• _Selected passage_

-------

Rollins!

STG Presents Henry Rollins Jan 10STG Presents Henry Rollins Jan 10

I’m a bit late posting this, as I’ve been battling with a flu/sore throat bug that’s kept me in bed and downing NyQil for most of the weekend, but Friday’s fun was seeing Henry Rollins spoken-word act at the Moore Theatre here in downtown Seattle. While I’ve never been a huge fan of Henry’s music (Black Flag, The Rollins Band, etc.), I became a big fan of his spoken-word performances a few years ago after one of the people hanging around the Pit brought over a videotape of Talking From the Box.

Rollins is an incredibly intelligent man, and does great spoken-word performances — cynical, insightful, hilarious, disturbing, and about ten or twenty other good adjectives. I’d been able to see him once before when he came to Anchorage a couple years back, and as soon as Candice let me know that he was going to be in Seattle, I knew I’d want to go again. As it turned out, Candice picked me up from work and we went, then met up with Chad, Rick, Casey, Liza (Rick’s roommate), Kim, and Kayo, and then we all went out to a bar after the show. The show was great, the after-show party was a lot of fun, and I had a blast, up until I finally had to head home and put my sick self to bed.

I’d had the Rollins spoken word album Think Tank for a while (autographed by The Man, even, after the show in Anchorage), and I highly recommend it. At the show Friday night, there were two new spoken word albums available — Talk is Cheap, Volumes one and two, both of them 2-disc sets, and both of them just ten dollars each! At the moment they’re only available at his shows, too — needless to say, I’ve got them both.

Snippets from a couple articles about Rollins from local papers plugging his show:

“In a way, I think it’s good that major labels have charged so much money for their wares,” he said. “Because it’s going to cave in and there will only be one record company. A new release will just say, ‘FM Music,’ and it will sound like Britney Spears, Justin Timberlake and Jennifer Lopez put in a Cuisinart with the Korn guitar player, who will be out of a job….”

— Seattle P-I: Henry Rollins likes to keep himself ‘off balance.’

“TO ME,” SAYS Henry Rollins, “the way to really get close to the material is to go at it from almost an insane or an absurdist angle. If you just go for the straight facts, you know, they kind of come up to meet you with a fist in the face. It’s like the idea of us getting into a war with North Korea. I can’t see it happening, but the way for me to internalize it is to envision these old guys running around the war room with hard-ons, looking for some payback for when they had to bail out of Pusan in the ’50s. Or Donald Rumsfeld’s thing: ‘Yeah, we can handle two wars! Absolutely two wars! How ’bout fuckin’ three? Come on, you motherfuckers, we’ll start two half-wars over at your house, and we’ll have another one on the White House lawn right now, bitch!'”

-------

• _Provided records_

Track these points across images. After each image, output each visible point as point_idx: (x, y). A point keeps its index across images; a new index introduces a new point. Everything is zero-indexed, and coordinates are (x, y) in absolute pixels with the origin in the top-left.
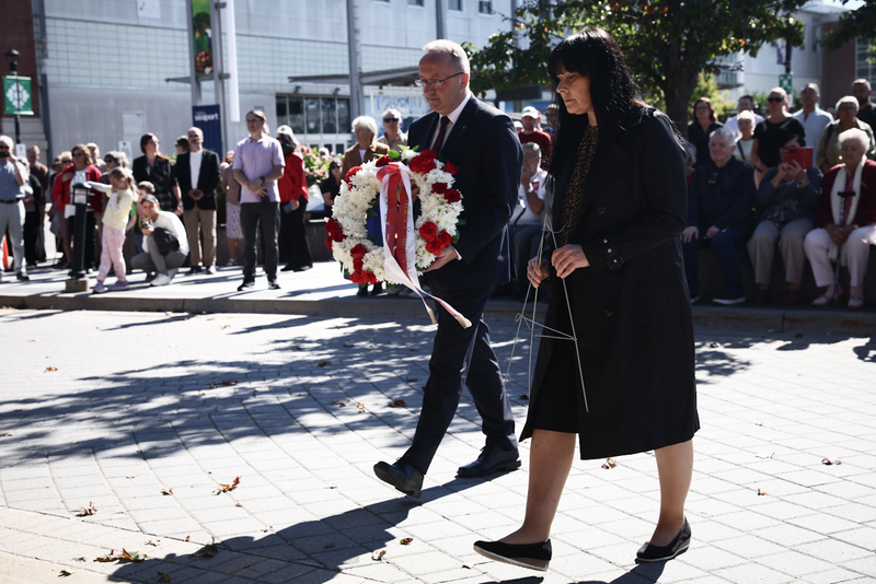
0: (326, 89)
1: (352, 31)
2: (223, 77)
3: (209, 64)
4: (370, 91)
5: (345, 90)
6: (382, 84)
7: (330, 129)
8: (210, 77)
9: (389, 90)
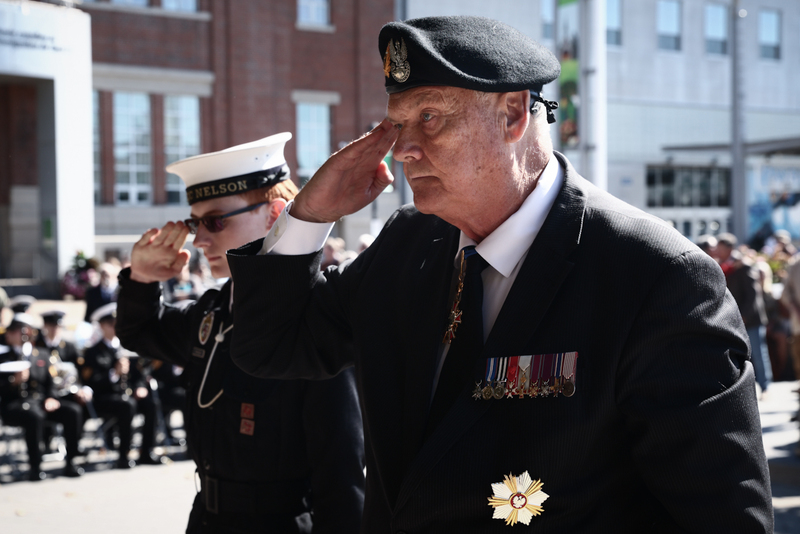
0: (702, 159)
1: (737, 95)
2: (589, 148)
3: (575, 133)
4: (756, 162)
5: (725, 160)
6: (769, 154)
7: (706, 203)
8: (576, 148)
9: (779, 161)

-------

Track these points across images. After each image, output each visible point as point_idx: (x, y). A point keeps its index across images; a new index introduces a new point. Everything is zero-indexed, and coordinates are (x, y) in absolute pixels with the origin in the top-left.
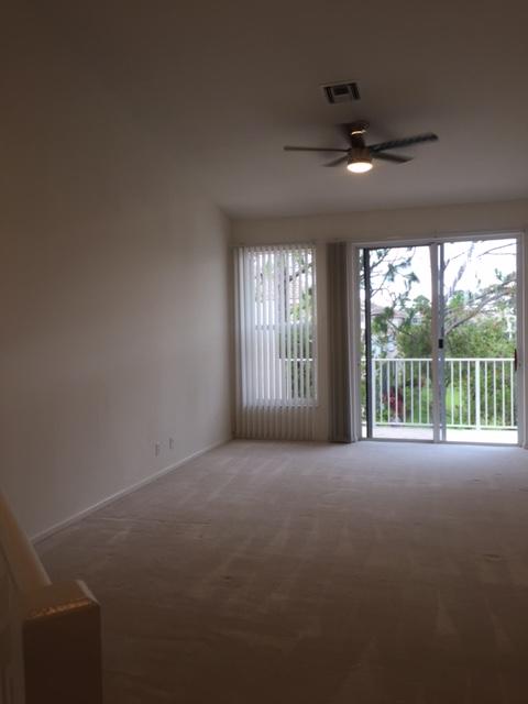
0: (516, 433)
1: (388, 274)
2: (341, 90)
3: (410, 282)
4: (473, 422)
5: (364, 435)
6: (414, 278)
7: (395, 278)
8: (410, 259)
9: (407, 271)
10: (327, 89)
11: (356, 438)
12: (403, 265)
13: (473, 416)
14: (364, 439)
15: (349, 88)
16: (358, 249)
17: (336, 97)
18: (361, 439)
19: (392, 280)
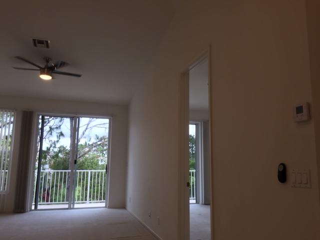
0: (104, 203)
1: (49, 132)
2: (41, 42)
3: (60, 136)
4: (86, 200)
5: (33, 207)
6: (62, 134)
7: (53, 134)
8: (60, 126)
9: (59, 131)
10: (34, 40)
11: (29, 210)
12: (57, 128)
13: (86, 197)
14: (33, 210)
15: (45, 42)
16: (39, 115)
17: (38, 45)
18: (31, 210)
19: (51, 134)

-------

• _What is required_
Reproduce word for word the stretch of the Henry Rollins show post from "I’d had the" to "got them both.".

• _Answer to this problem_
I’d had the Rollins spoken word album Think Tank for a while (autographed by The Man, even, after the show in Anchorage), and I highly recommend it. At the show Friday night, there were two new spoken word albums available — Talk is Cheap, Volumes one and two, both of them 2-disc sets, and both of them just ten dollars each! At the moment they’re only available at his shows, too — needless to say, I’ve got them both.